Hopkins: Judging makes him 'people's champ'
By Michael J. Woods
MaxBoxing.com
You thought what?
That Bernard Hopkins would sit down Sunday afternoon, put in the tape of him fighting Jermain Taylor the night before and suddenly reverse course?
You thought he'd concede that he gave away too many early rounds, admit that he shouldn't have been so economical with his punch output and announce that he was heading over to judge Duane Ford's crib for cocktails and happy patter?
C'mon.
This is the dude who risked the wrath of an entire island when he grabbed a Puerto Rican flag from promoter Don King and threw it on the ground during a news conference to hype his showdown with island icon Tito Trinidad. A helicopter had to whisk him out of the roiling scene.
If Hopkins had even a smidgen of doubt that the judges got it wrong in Las Vegas Saturday, that was dispelled by the reaction he has enjoyed since handing over his four middleweight championship belts to Taylor.
"There's been a media frenzy," Hopkins said. "At the airport when I came back at 1 a.m. on the East Coast, there were 70 people at baggage claim, fans saying, 'You're still the champ.' I ain't emotional, but it hit me."
Hopkins, who can go consonant for consonant, vowel for vowel with master filibusterer King, said he was at peace with the events of Saturday, but he spoke with vehement passion for a prolonged stretch Tuesday night.
"I'm at peace with myself," he said. "No animosity.
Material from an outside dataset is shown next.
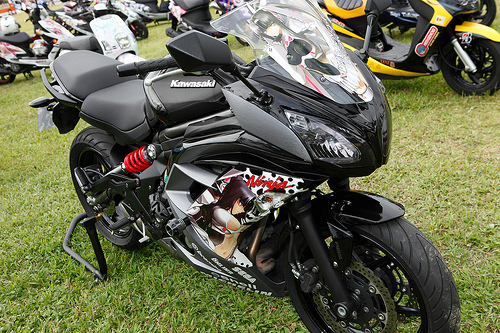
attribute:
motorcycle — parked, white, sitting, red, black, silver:
[29, 0, 462, 327]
I exposed boxing. I've been called paranoid, but I exposed Taylor fully. He'll never be the same."
Hopkins said a split-decision judgment was a "robbery," but saved his harshest designation for the work of Ford, who gave the 12th round to Taylor even though the fading Razorback landed seven fewer punches, according to CompuBox.
"It was a heist," said Graterford Correctional Institution's most notable alumnus. "It was an out-and-out heist. It was worse than Eugenia Williams [who scored for Evander Holyfield over Lennox Lewis in their 1999 fight]."
In Hopkins' view, the controversial nature of the bout might serve to raise his stature in the sport.
"Controversy's made me a bigger star," he said. "[The judges] made me a controversial icon, on par with Ali, outside the ring. They made me the people's champion."
Hopkins' outspokenness and his blunt advocacy for increased fighters' rights, including an appearance before the Senate in 2003, he feels, have made him a potential target for payback from the sport's power players: "I wasn't paranoid at all. I was right. Saturday signified everything I stood up for the business being the way it is."
Asked whether he would have done anything different in retrospect, Hopkins refused to sneak a peek in the rearview mirror.
"No, no, no," he said.
Quality, not quantity, he said, is what the judges should have been seeing.
"You're damned if you do and damned if you don't," he said. "If I KO'd Taylor in the first round, then they would have said, 'He wasn't ready; we knew that.'"
Hopkins watched a tape of the fight Tuesday afternoon, he said. He lauded Roy Jones and Max Kellerman, part of HBO's pay-per-view broadcast squad, for interpreting the fight in his favor.
"Jim Lampley and Larry Merchant were cheerleaders with pom-poms [for Taylor]," he said.
The fighter said he had no idea media accounts of his alleged behavior at a meeting with HBO personnel Friday and at the weigh-in later the same day had portrayed him so poorly. Hopkins was surprised the Saturday morning New York Post detailed a beef with Emanuel Steward and Merchant, and later, Lou DiBella. The Post quoted DiBella thusly: "Hopkins told me he was going to drive me to suicide. That's a lovely human being."
Hopkins vigorously denied that he told DiBella, who won a libel suit against Hopkins and was awarded a $610,000 judgment in 2003, he would drive him to suicide.
"Call Richard Schaefer [Golden Boy CEO] -- nobody said nothing to Lou DiBella," Hopkins said. "I'd never say anything like that, like I expect no one say anything about my deceased mother."
Hopkins said the back-and-forth word war between him and DiBella should be played out by now and that it has been prolonged because perceived transgressions have been fed to the media.
"Why waste time on that he said, she said? That's girl stuff," Hopkins said. "There's business and there's personal, and if you can't separate the two, then get out. People are tired of our dispute. It gets old. It gets tired."
Hopkins will fight again in October, he said -- against Taylor if the new champion is healed sufficiently, or another foe if that isn't the case. In the meantime, he said, watch for his phone-in on Friday Night Fights on ESPN2 and watch the HBO replay Saturday night. Hopkins' final message:
"Love me or hate me, Bernard won that fight. The fans don't have to worry, I'm great. I'm at peace. I'm the champion of the people."